More than 80 jobs were recorded on Boxing Day after 4cm hail caused havoc near Maitland in the Hunter Valley, shattering windows and damaging vehicles, skylights and roof tiles.
The suburb of Rutherford was particularly hard hit, with more than 50 people calling for help in less than an hour.
The BoM said further severe thunderstorms were possible around central and northern parts of the Queensland coast on Wednesday, and perhaps in Brisbane, but conditions were also expected to ease across the state by the afternoon.
On Christmas Day storms left more than 120,000 households without power and some were still cut off on Boxing Day, with more than 800 power lines down across the south-east.
At Gympie a wind gust of 100km/h was recorded on Tuesday while golf ball-sized hail was spotted at Zillmere in Brisbane’s north.

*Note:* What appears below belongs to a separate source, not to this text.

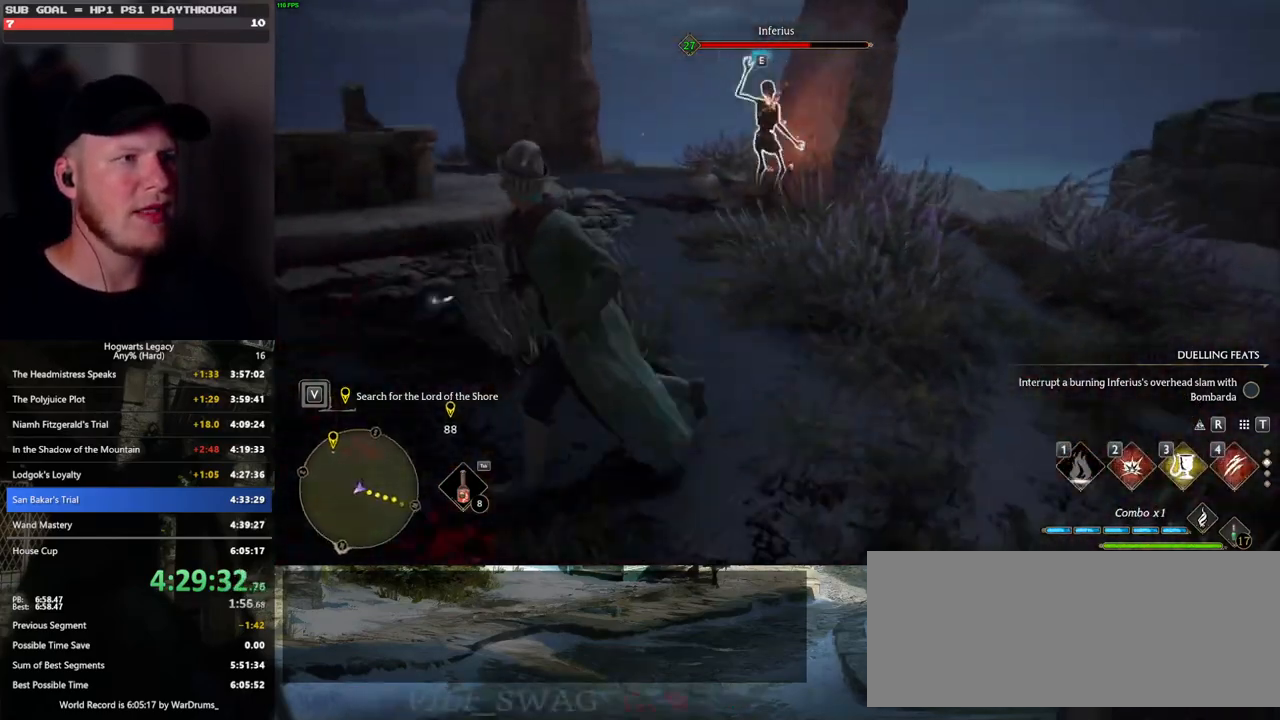
{"keys": [], "mouse": [], "events": [[150, "a", "up"], [283, "w", "down"], [483, "w", "up"]]}
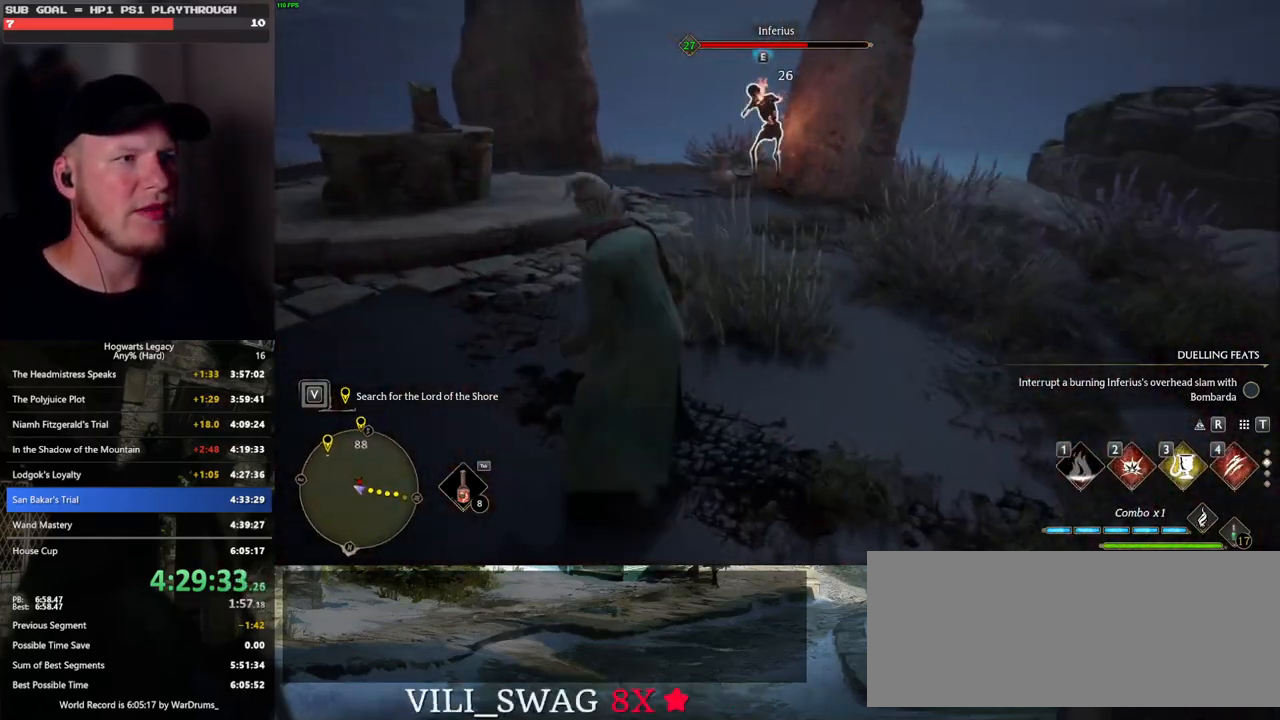
{"keys": [], "mouse": [], "events": []}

At Jindalee in the city’s south-west 62mm of rain was recorded in an hour.
Victoria continued to be battered by thunderstorms on Boxing Day, with the SES responding to more than 1,000 assistance requests over three days.
The bulk of the calls came from Frankston, Shepparton, Bendigo and the state’s west but the focus was expected to shift to the east on Wednesday, with a number of flood warnings issued, according to the SES state agency commander, Alistair Drayton.